Das histórias que não são segredos, ele relembra a de um cliente francês, que chegou ao salão há um ano e meio, falando poucas palavras em Português. “Ele ficou incrédulo de que seria eu o barbeiro, pela minha idade. Mostrou no celular como queria o corte, mas eu nem precisava disso. Depois de 60 anos de profissão não precisamos olhar na internet. Cortei o cabelo dele, depois ele fez uma selfie comigo e falou que mostraria no país dele o barbeiro mais antigo do Brasil e voltaria outras vezes, pois vem ao Brasil uma vez por ano”, diverte-se.
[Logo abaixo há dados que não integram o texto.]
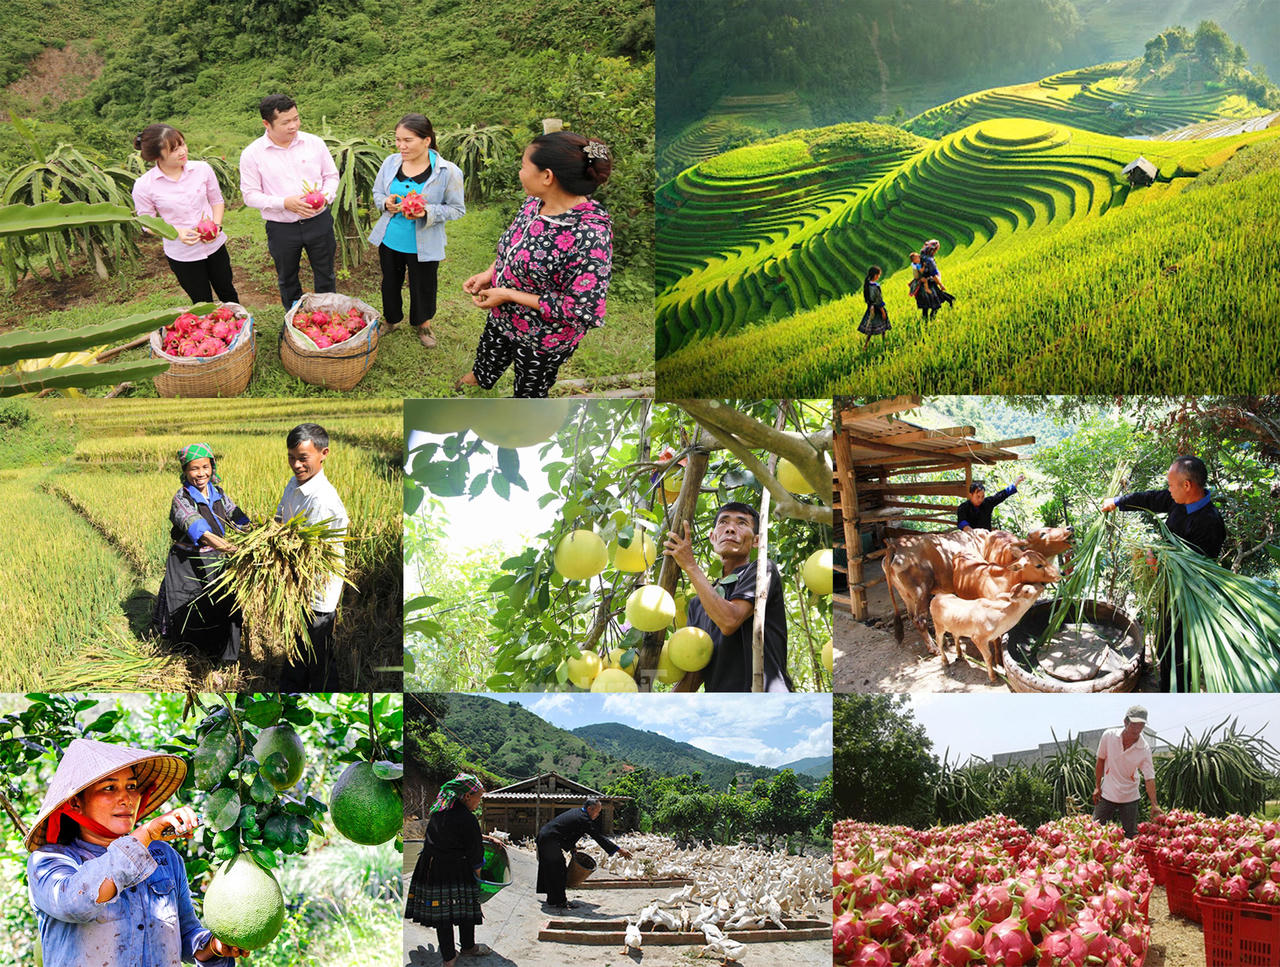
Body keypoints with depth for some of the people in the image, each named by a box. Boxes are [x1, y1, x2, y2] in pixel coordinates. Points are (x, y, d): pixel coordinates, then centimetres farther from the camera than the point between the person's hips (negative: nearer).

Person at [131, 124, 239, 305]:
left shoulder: (202, 169, -11)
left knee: (227, 293, 21)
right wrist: (176, 232, -24)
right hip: (182, 255, -2)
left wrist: (217, 225, -13)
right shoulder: (144, 186, -17)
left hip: (214, 245, 2)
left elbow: (217, 200, 6)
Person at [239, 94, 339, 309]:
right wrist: (285, 203, -22)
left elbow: (331, 176, 7)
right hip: (281, 229, -1)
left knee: (326, 278, 14)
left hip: (319, 221, 1)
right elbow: (250, 195, -8)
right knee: (287, 282, 17)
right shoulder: (252, 154, -10)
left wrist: (325, 197, -15)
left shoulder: (314, 143, -4)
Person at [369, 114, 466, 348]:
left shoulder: (448, 172, -19)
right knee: (390, 283, 22)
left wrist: (427, 212, -26)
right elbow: (377, 192, 10)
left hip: (424, 246, -4)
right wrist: (386, 202, -14)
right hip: (390, 239, 4)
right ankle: (391, 320, 48)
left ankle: (423, 324, 44)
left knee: (423, 286, 16)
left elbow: (456, 209, -11)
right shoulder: (391, 162, -6)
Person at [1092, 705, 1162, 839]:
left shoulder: (1144, 749, -15)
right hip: (1107, 793, 0)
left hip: (1129, 798, 0)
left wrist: (1155, 805, -24)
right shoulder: (1109, 736, -13)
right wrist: (1097, 786, 2)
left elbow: (1150, 778, -15)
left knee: (1131, 835, 6)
Entre seus clientes conhecidos, Barreiros tinha o ex-senador Gilberto Mestrinho, morto em 2009. “O último corte dele fui eu que fiz. Era um amigo atencioso, bom ouvinte e falava pouco. Ele lembrava de detalhes das nossas conversas, mesmo depois de meses”, recorda.

Adaptação do salão à pandemia

Edmilson com os funcionários em frente ao tradicional salão Tropical (Ricardo Oliveira/Revista Cenarium)
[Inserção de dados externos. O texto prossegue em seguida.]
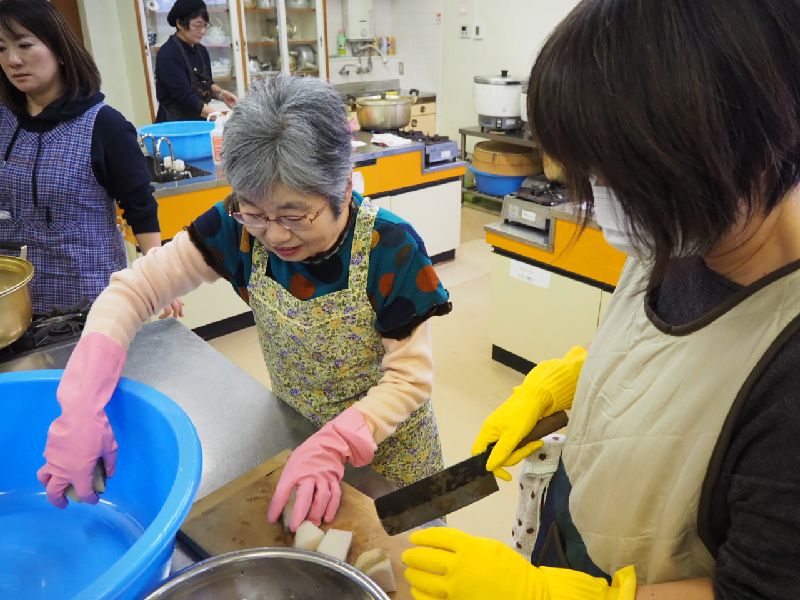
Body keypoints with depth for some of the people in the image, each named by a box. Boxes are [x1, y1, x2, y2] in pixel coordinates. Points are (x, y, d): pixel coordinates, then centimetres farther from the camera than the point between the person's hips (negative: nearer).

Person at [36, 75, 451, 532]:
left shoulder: (391, 250, -30)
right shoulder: (240, 227, -21)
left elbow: (410, 378, -24)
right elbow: (133, 288, -18)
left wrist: (333, 445, -38)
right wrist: (82, 407, -31)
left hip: (387, 444, -2)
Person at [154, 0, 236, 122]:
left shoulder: (201, 51, 8)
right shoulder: (168, 54, -14)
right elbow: (185, 96, -21)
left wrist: (221, 94, -3)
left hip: (200, 120, 7)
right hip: (175, 122, -7)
Fechado pelos decretos que visam conter a contaminação pelo novo coronavírus durante três meses em 2020 e dois meses em 2021, o salão Tropical passou por dificuldades. De acordo com Edmilson Barreiros, “aqui e acolá é preciso recorrer às economias para pagar as contas e os funcionários”.

“Não foi fácil. Eu cumpri todos os decretos e mantive o salão fechado por cinco meses ao todo. Tinha algumas economias para uma emergência e essa emergência chegou, foi a pandemia. “Faço questão de trabalhar, se eu ficar em casa morro em seis meses”, disse.
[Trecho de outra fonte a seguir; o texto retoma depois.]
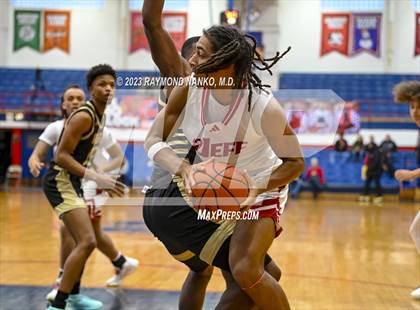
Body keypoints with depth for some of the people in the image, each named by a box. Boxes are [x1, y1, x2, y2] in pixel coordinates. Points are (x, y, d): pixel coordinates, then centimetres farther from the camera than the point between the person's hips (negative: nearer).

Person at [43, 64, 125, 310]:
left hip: (72, 182, 11)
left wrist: (101, 180, 20)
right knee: (87, 242, -20)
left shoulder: (99, 116, 11)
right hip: (61, 181, -11)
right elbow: (61, 156, -22)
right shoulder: (84, 116, -18)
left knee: (84, 241, 22)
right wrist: (96, 177, -28)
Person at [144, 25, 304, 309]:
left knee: (245, 271, -20)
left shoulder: (263, 107, -30)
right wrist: (183, 168, -36)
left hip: (258, 189, -6)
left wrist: (258, 187, -38)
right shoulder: (188, 90, -19)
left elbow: (295, 162, -19)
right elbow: (154, 140, -15)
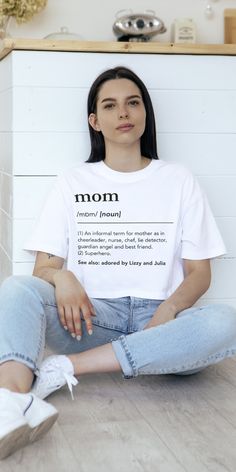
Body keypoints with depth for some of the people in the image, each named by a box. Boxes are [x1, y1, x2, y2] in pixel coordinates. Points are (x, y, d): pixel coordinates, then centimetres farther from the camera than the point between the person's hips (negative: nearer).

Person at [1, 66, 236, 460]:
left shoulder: (178, 181, 11)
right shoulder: (72, 182, 12)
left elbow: (199, 272, 8)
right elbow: (44, 267, 7)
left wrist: (169, 308, -15)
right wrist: (61, 278, -19)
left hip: (158, 321, 0)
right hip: (90, 317, 0)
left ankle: (67, 366, -32)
A despeito da idade avançada e de ser considerado do grupo de risco para a doença e ter sido contaminado, Barreiros enfrentou o desafio e adaptou a rotina do salão às medidas de precaução, como uso obrigatório de máscaras, oferta de álcool em gel e limitação da quantidade de clientes. “Tenho muitos clientes idosos e eles ainda estão com receio de vir ao salão, então nós tomamos todas as medidas necessárias para que o salão possa funcionar em segurança”, ressalta.

Infectado pelo coronavírus em setembro de 2020, Barreiros recorda que “teve muita sorte de não agravar”, além de ter contado com o apoio e o acompanhamento de um médico amigo e cliente durante sua recuperação. “Fiquei oito dias internado e precisei de oxigênio. Tive muita sorte. Trabalhei normalmente no sábado, dia 5 de setembro, domingo comecei a tossir e dia 7 fui internado. A Covid é algo que não tem explicação, você agrava em questão de horas”, lembra.

Seo Edmilson disse que até nesses momentos de aflição com a internação pela Covid-19, os amigos que fez no salão estiveram presentes, dando-lhe suporte. “Perdi um amigo para essa doença. Um amigo de mais de 40 anos. Ele morreu em janeiro e, em setembro, quando adoeci, ele chegou á minha casa 15 minutos depois de eu ter recebido alta, para você ver o que é a amizade que a gente faz nessa cadeira. E não aceitou pagamento pela consulta. Disse que estava lá como meu amigo”, recordou, com os olhos marejados, apontando para a cadeira da barbearia.

O Salão Tropical está situado à rua Tapajós, 13, no Centro Histórico de Manaus e funciona de segunda a sábado, de 9h às 19h, respeitando o decreto governamental e todas as medidas de segurança no combate ao Coronavírus.